As manifested by the existence of the cooperative, Finnish immigrants to the United States often embraced socialism—in no small part due to their experiences of injustice in their home country, “They joined the Socialist Party of America in greater numbers than any other ethnic group,” writes historian Patricia Fanning, “and were consistently at the forefront of demands for workers’ rights and unionization.” Reflecting these politics, Norwood Finns established INTO in 1904, and the group soon joined the Socialist Party and the Finnish Socialist Federation. Two years later, INTO built Finnish Hall, with volunteer labor, on Chapel Street (37 Chapel Court).

The cooperative was one of many of INTO’s activities in Norwood; they ranged from drama groups and athletic clubs to a choir and a women’s sewing group. Finnish Hall also housed a library and hosted educational and political lectures as well.
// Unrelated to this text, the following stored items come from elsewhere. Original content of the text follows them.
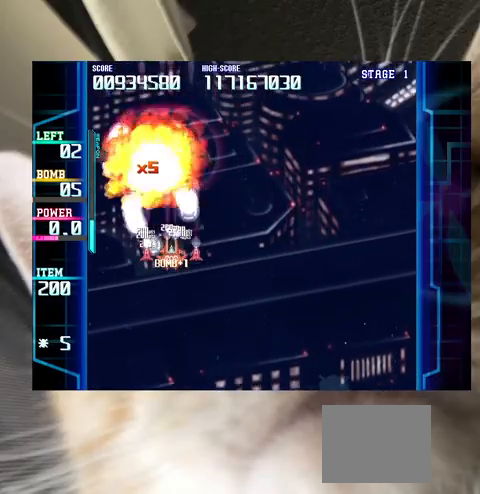
{"keys": ["right"], "events": [[100, "z", "up"], [267, "up", "down"], [333, "right", "down"], [400, "up", "up"]]}
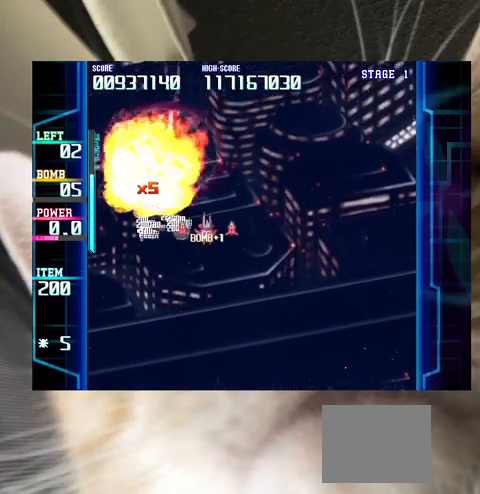
{"keys": ["right"], "events": []}
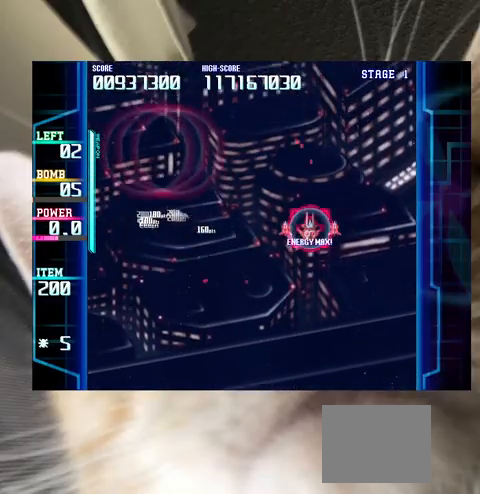
{"keys": [], "events": [[133, "up", "down"], [233, "right", "up"], [233, "up", "up"]]}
As a socialist enterprise, the INTO store returned excess revenues to its customer shareholders. According to one account, the enterprise grossed $200,000 in 1920 (the equivalent of about $3.2 million in 2025). It “provided meat, groceries, dry goods, shoes, and a restaurant.” It also ran a milk bottling and distribution plant in the neighboring town of Walpole.

Initially, the store was a branch of “Turva,” a cooperative store in Quincy that had opened four years earlier. A decade after its founding, the Norwood undertaking (as well as its sister store in Quincy) joined with other Finnish cooperative associations—in Gardner, Fitchburg, Maynard, and Worcester, Massachusetts; and Milford, New Hampshire—and became part of the United Cooperative Society, with its main office in Boston.

The United Cooperative Society effort did not last long. The years 1919-1920 were a time of highly unstable prices as well as political splits among socialists. These factors contributed to modest profits the first year and economic losses the second for the network of cooperatives. As a result, the society decided to give up its office in Boston and for each member store to resume its autonomy, while maintaining the “United Cooperative Society” name but with the location name added on (e.g., United Cooperative Society of Norwood).

The Swedeville store did well in the subsequent decades. However, as supermarket chains expanded into Norwood, the cooperative establishment was at a disadvantage as it could not compete with their prices. In 1953, the store ended its operations.

The building which once housed the United Cooperative Society of Norwood store is now a private home.

47 Savin Avenue, March 2023. Photo by Joseph Nevins.

Getting there:

An MBTA bus that runs between Forest Hills Station (Orange Line) and Walpole passes within a few blocks of the site.

To learn more:

Patricia J. Fanning, Keeping the Past: Norwood at 150, Staunton, Virginia: American History Press, 2021.

Laurie Kerney, “Savin Avenue: The Neighborhood Expands,” blog of the Norwood Historical Society, undated.

Savele Syrjala, The Story of a Cooperative: A Brief History of United Cooperative Society of Fitchburg, Fitchburg: United Cooperative Society, 1947.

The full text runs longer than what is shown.